Beyanların ardından avukatlar, o komutana, “Abdullah Barutçu’nun o gece ihtilale teşebbüse yaklaşımını” ve sözde atama emirlerini nasıl yorumladıklarını sordu. Komutan şöyle cevaplandırdı:
“Tanrı katında söylüyorum, ‘Komutanım, şimdi gelip bizi de tutuklayacaklar.’ diye defalarca söylemiştir. Tutuklayacaklar kastıyla, muhtemelen darbecilerin tutuklaması diye düşünüyorum. Ben tam şeyi hatırlamamakla beraber; zaten ilk önce kendime baktım, biz hangi pozisyondayız diye. Orada, o konuyu hatırlamıyorum şu anda. Ama orada baktığım zaman Mehmet Partigöç ismini görünce, bu işin bir grup tarafından yapıldığını hemen anlayabiliyorsunuz zaten. Kendiniz de emire alınınca. Mehmet Partigöç’ün ismini gördüğünüz takdirde; bu kadar büyük bir görevlendirmenin Mehmet Partigöç tarafından yapılması, bir grubun onun mahiyetindeki bir grubun yapması konusundadır, diye düşünüyorum.”

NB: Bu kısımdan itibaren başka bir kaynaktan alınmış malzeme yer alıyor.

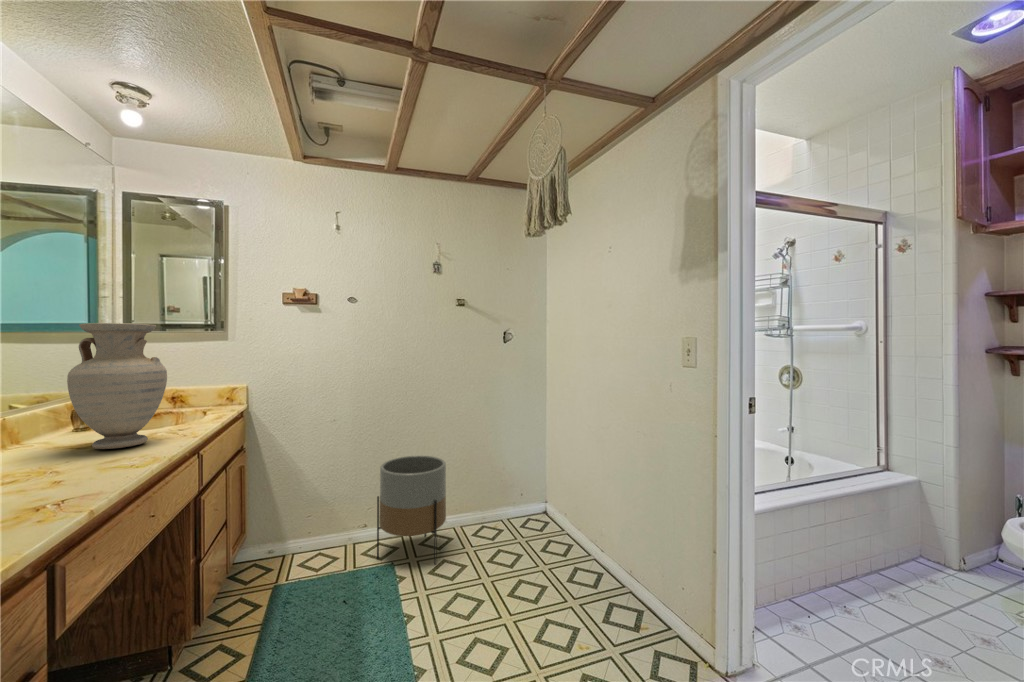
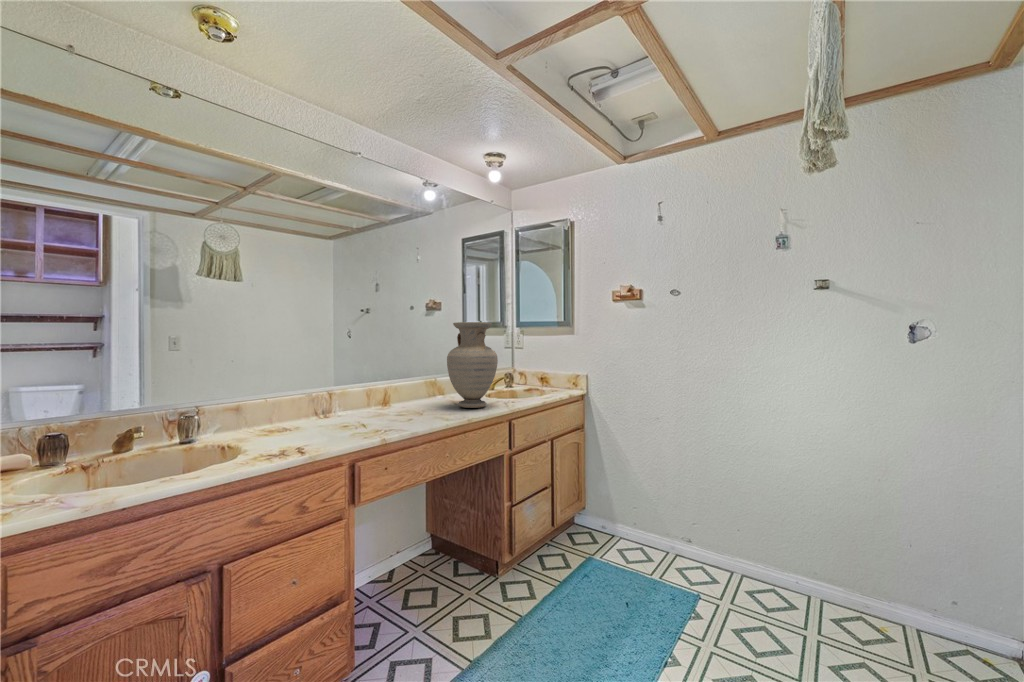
planter: present [377,456,446,564] -> none [687,475,780,625]

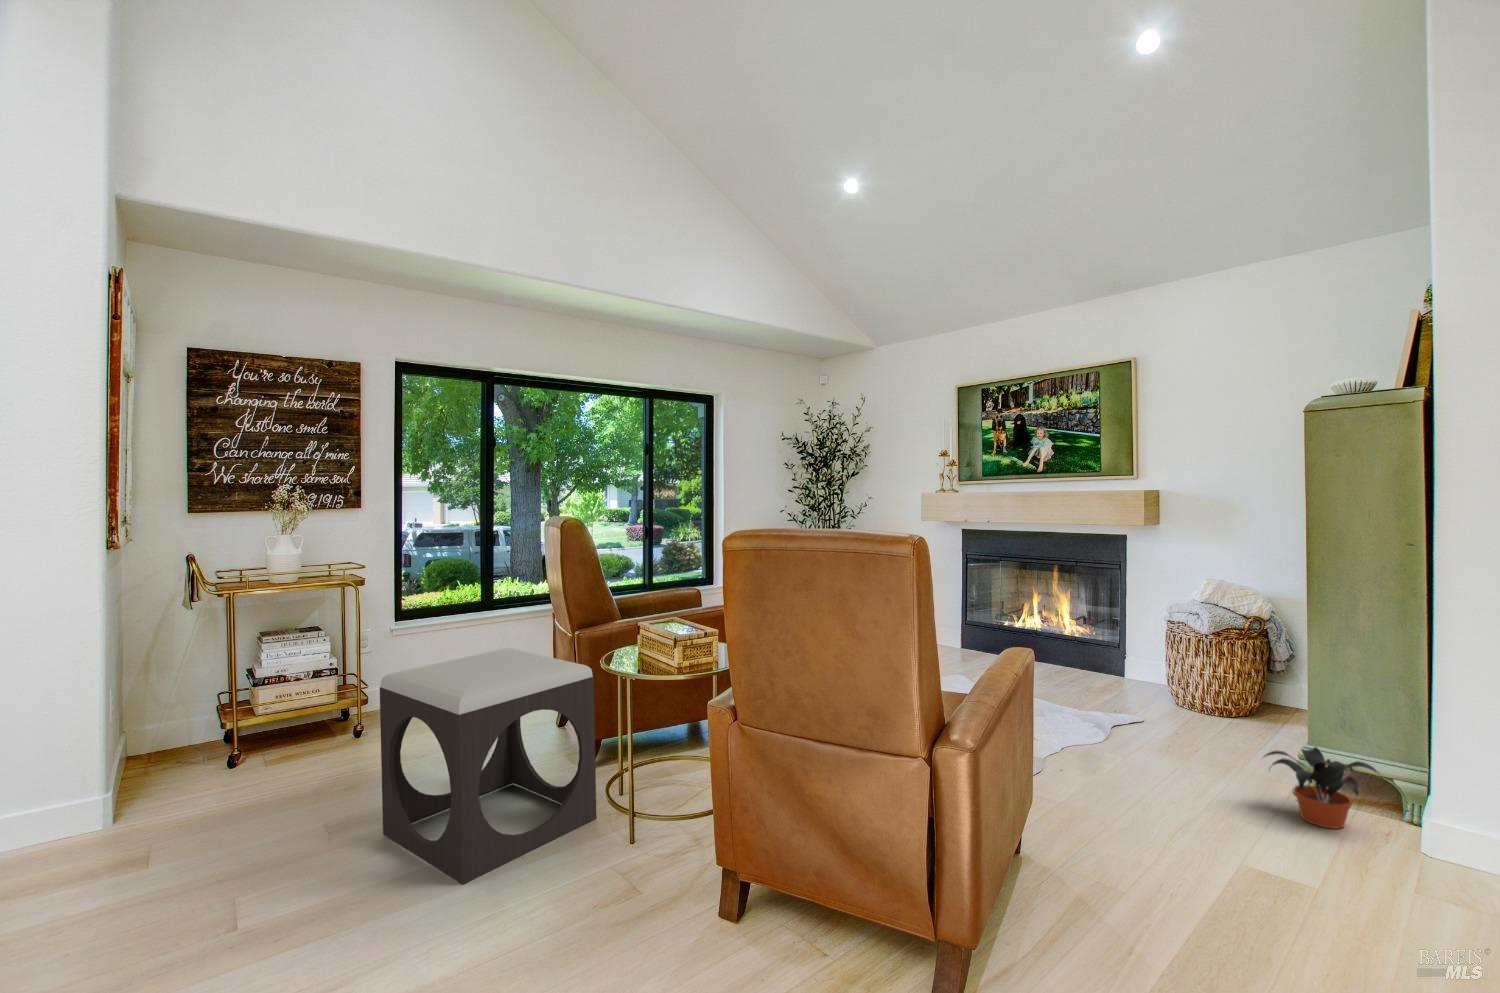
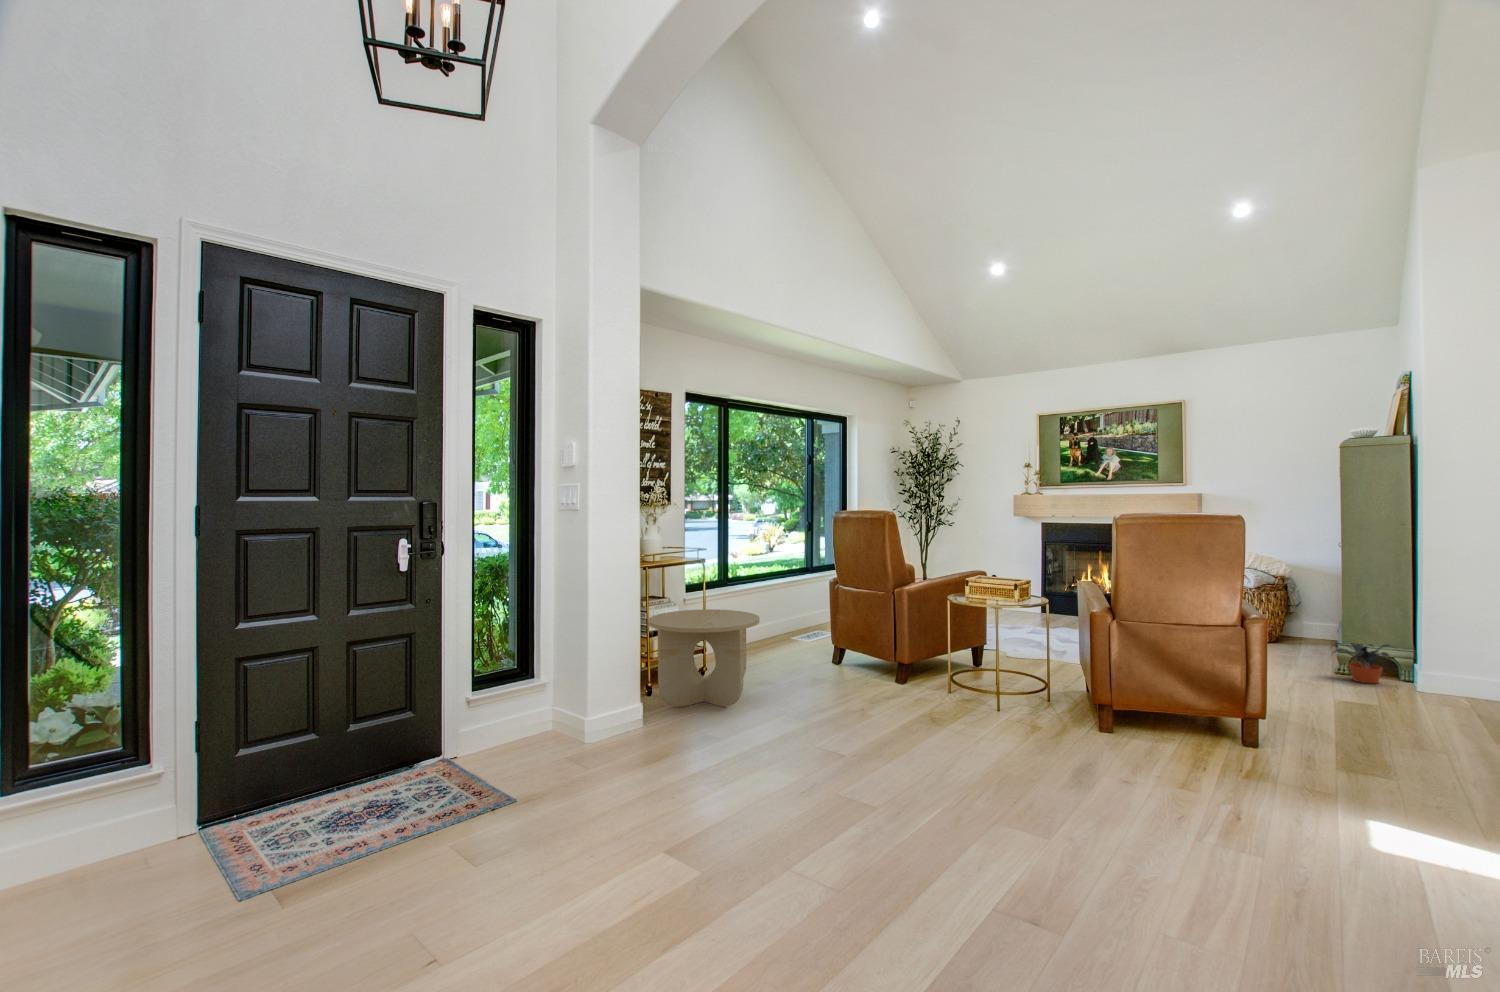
footstool: present [380,648,597,884] -> none [832,593,955,725]
side table: none [155,663,349,816] -> present [648,609,760,707]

Bu defa da, “Gruptan kastınız ne?” diye soruldu. Komutan, “Onları bilemiyorum, içerisinde. Çünkü, görevlendirmelerde bakıyorsunuz, kimisi devam ediyor, kimisi emire, kimisi? Siz kendinize bakıyorsunuz. Siz diyorsunuz ki, ‘Bu grubun dışındayız.’.” karşılığını verdi.
Abdullah Barutçu’nun yargılandığı davanın 1 numaralı sanığı Metin İyidil, “Şu anda TSK’nın Harekât Başkanı’sınız, Genelkurmay bulunduğunuz yere 150 metre. Elinizde telefon var, ‘Arayalım.’ veya ‘Gidip bakalım.’ diye düşünmediniz mi? ‘Sabaha kadar bekleyelim, ailemizi muhafaza edelim.’ mi dediniz?” sorusunu yöneltirken avukatları, şuna dikkat çekti:
“Adı geçen, şu anda çok önemli bir görevdedir. Genelkurmay Harekât Başkanı’dır. Ancak 15 Temmuz’da belki komutanlık tercihi ile de olsa hiçbir faaliyette bulunmamış, sığınakta saklanmıştır. Mahkemeniz huzurunda bile örgütten ‘grup’ diye söz etmiş, ‘FETÖ/PDY terör örgütü’ olarak söz etmemiştir.”
15 Temmuz’da bodrumda saklanma olayında adı geçen ve bunları anlatan o komutan Kemal Yeni’ydi.
Abdullah Barutçu 2 Şubat 2021’de mahkeme salonunda yeniden tutuklanırken, Kemal Yeni 6 ay sonraki YAŞ’ta Korgeneral rütbesiyle 1. Ordu Komutanlığı’na atandı. 2022’de Ege Ordu Komutanlığı’na verildi. Geçen yıl Orgeneralliğe terfi etti.
Ve bu yıl da Genelkurmay 2. Başkanı oldu…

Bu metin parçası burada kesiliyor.